Educational consultant and admissions counselor Mark Montgomery lends his expertise to advise on taking double majors at liberal arts colleges: if the spirit of liberal arts is breadth of knowledge, it’s best not to narrow your focus to the details of two separate majors, but to take one major and get the whole picture. While some universities such as Tufts allow double majors, others, like Princeton, don’t.
Well, I’ve spent the last week visiting a whole bunch of colleges on the East Coast, Massachusetts, Connecticut, New York, New Jersey, and a lot of places focus on — when you go to their information session they focus on the academic piece, right? Because these are colleges and we want to focus on the academics there. I have found it kind of interesting to listen and try to get an idea of what the emphases are at different schools.
I was at Princeton yesterday, and Princeton, it’s interesting, it’s a relatively large school but has a relatively small number of majors, 40-something. And Princeton does not allow double majors. Versus a school like a Tufts, the tour guide at Tufts was talking about how so many of the students at Tufts double major in two different things. When asked why Princeton doesn’t allow for double majors, it’s that they really have that ethos of the liberal arts, that the idea of the liberal arts is breadth, not depth. So we want, at Princeton, we want you to take as many different kinds of courses and subjects and expand your intellectual horizons as far as possible, while at the same time you’re doing a major and you’re also, at Princeton, doing a senior thesis. Every student is required to do a senior thesis. So you’re going to go deep, but only in one area. You could do a minor but you’re going to do only one major.
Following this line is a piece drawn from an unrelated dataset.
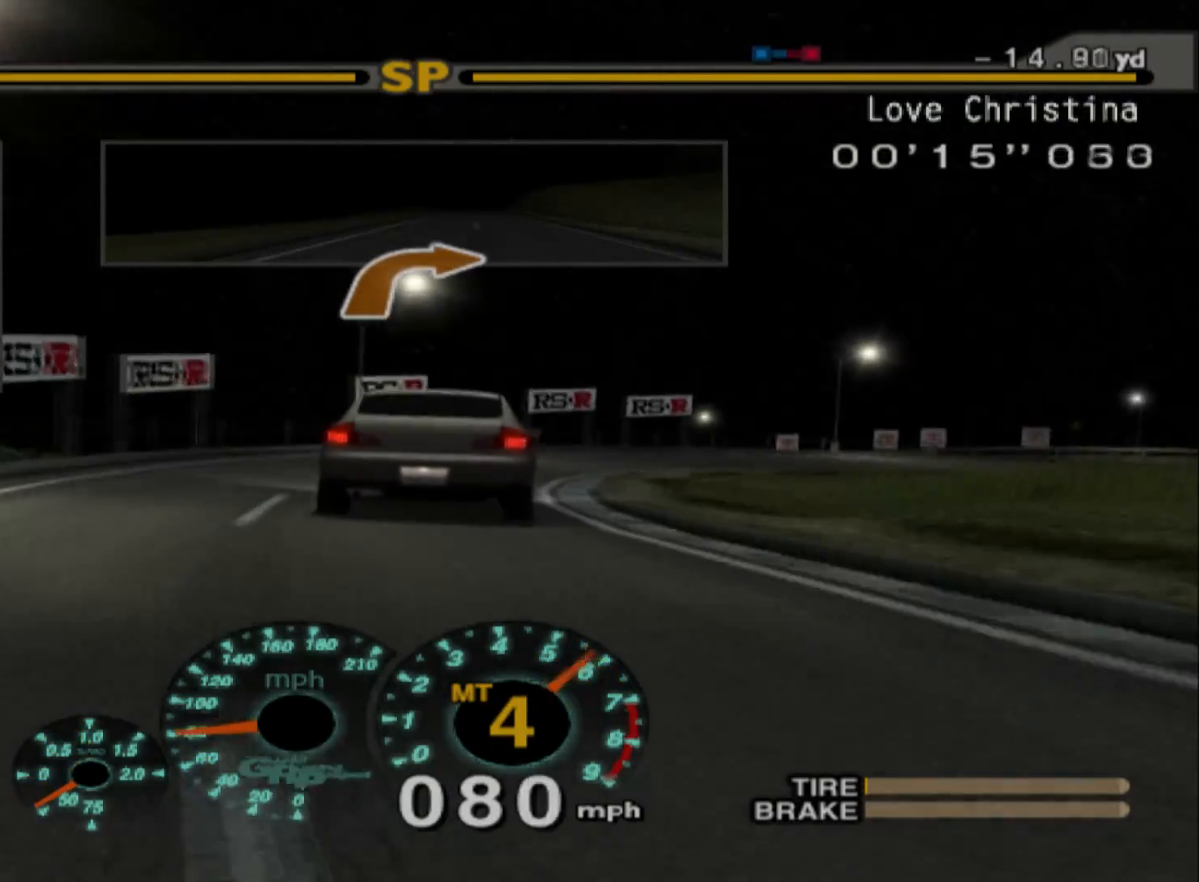
{"buttons": [], "left_stick": "center", "events": [[100, "L2", "up"], [417, "left_stick", "center"]]}
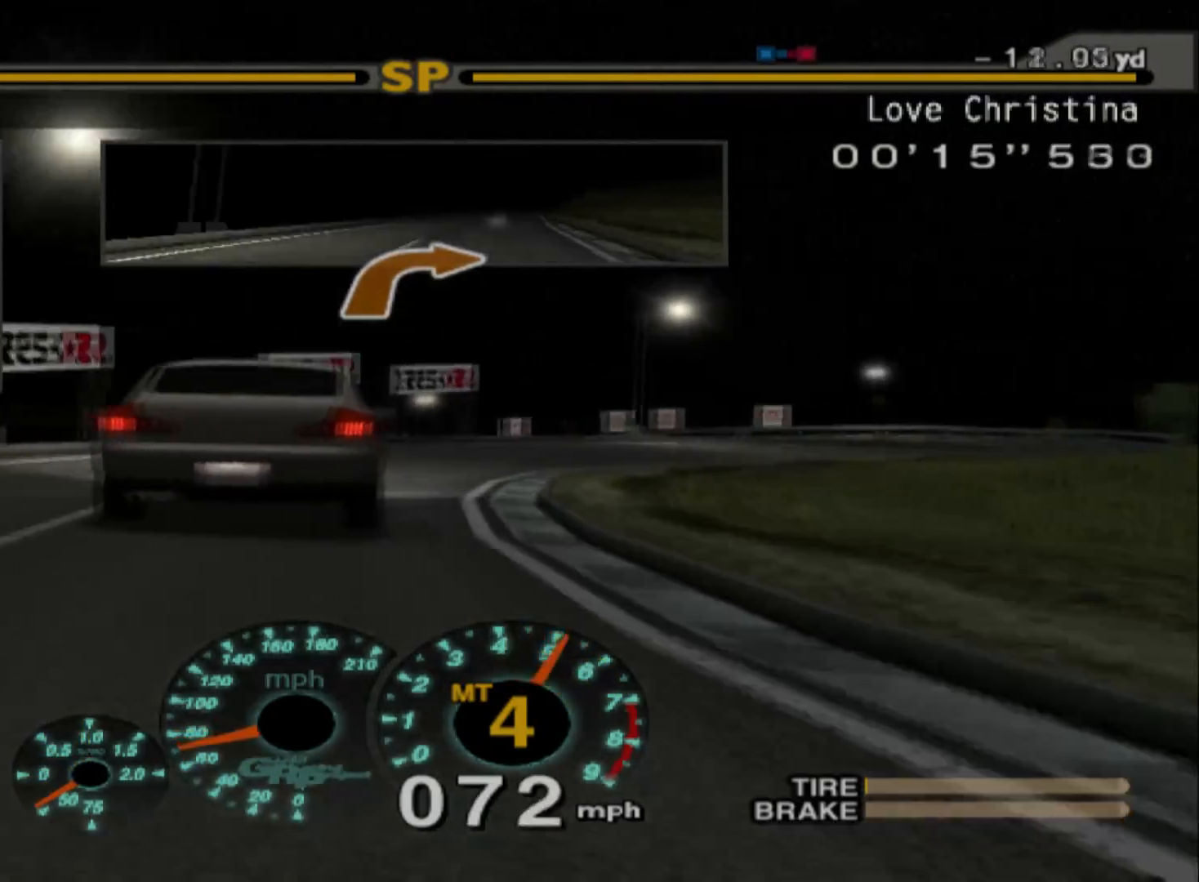
{"buttons": ["L2"], "left_stick": "right", "events": [[183, "left_stick", "right"], [367, "L2", "down"]]}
I personally think that if you are interested in the liberal arts, that you should avoid thinking about double majors. I think it sort of defeats the purpose of the whole liberal arts ideal that you are broadening your understanding and awareness of the world, rather than narrowing. If you really want narrow, then you don’t need to go to a liberal arts college like Tufts with a liberal arts curriculum. If you really want to go narrow, you could go a place with an open curriculum and you could go just do only science or only English literature if you want. But again, that sort of defeats the purpose.
If you want to go to these kinds of schools that have this broadening mission, then why do a double major? No one is going to ask you what your major is, really, once you get out of college. Maybe your first job, it’s going to matter, and it might matter if you’re going into certain professions like engineering, it might matter if you really are focused in on business or accounting, especially, but that’s not a liberal arts major, right? Business? It might matter for medicine, except there are plenty of kids now who are majoring in things like religion and philosophy and psychology, and going on to medical school. There is no required major for entry to medical school, just a set of prescribed courses.
So I mention this because I find it’s an interesting puzzle in choosing which college you want to attend. If you feel that you want that breadth of understanding, you want that liberal arts ideal, then follow it through by choosing only one major and then allowing yourself to explore all the different kinds of things that a liberal arts college may offer so that you do, not just choose that priority, but you live it. That’s why you have the major, is the compromise between depth and breadth. If you do two majors, you likely are going to sacrifice the breadth, because you simply do not have room in your academic career to put that breadth in, and also complete two majors. Of course, rules are made to be broken and certain students may end up with two majors without thinking about it. But if you value the liberal arts ideal, then live it and do what they require at Princeton: one major with a thesis to find the depth, and then breadth in everything else.